People have been buying bundles of blooms under the Luepke sign in downtown Vancouver since 1909. The gigantic round window on the corner of 13th and Washington has probably showcased thousands of displays over the decades, with perhaps millions of blossoms. The long-lived floral business grew from the flower stand opened by Texas transplants Frank and Edla Luepke. Their son, Rudolph, inherited the business and oversaw the construction of the landmark Luepke Building in the late 30s. Rudolph—known as Rudy—went on to become president of the Vancouver Chamber of Commerce, Clark County’s First Citizen and a city council member before serving as Vancouver’s mayor for two terms in the late 60s.
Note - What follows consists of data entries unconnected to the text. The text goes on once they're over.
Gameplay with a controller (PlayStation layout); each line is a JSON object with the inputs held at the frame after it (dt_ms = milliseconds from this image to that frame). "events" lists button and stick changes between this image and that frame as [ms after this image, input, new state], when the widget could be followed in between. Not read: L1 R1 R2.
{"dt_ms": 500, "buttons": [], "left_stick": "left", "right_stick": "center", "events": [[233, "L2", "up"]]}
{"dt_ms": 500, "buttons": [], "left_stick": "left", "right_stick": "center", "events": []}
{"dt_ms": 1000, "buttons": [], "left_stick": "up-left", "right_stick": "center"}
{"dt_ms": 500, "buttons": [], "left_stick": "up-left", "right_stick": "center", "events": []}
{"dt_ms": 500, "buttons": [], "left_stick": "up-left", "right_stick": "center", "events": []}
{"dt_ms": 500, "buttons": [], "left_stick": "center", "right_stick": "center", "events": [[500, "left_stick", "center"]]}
When local developer Bruno Amicci purchased the building in 2014 with a plan to update and reopen it as Luepke Station, he also bought the florist business. He and partner Kerry Kurth refurbished the shop, but retained many vintage elements, such as the globe lighting fixtures and the curved, glass-enclosed floral cooler. The original counters stayed, but were covered in stainless steel and outfitted with rollers so they could be moved around to accommodate displays. White subway tiles replaced dark wood paneling, the ceiling was painted, and additional track lighting installed. The massive front windows—reputedly shattered in the 1962 Columbus Day storm—still allow passersby glimpses of breathtaking seasonal arrangements, as well as some of the store’s fabulous “finds.”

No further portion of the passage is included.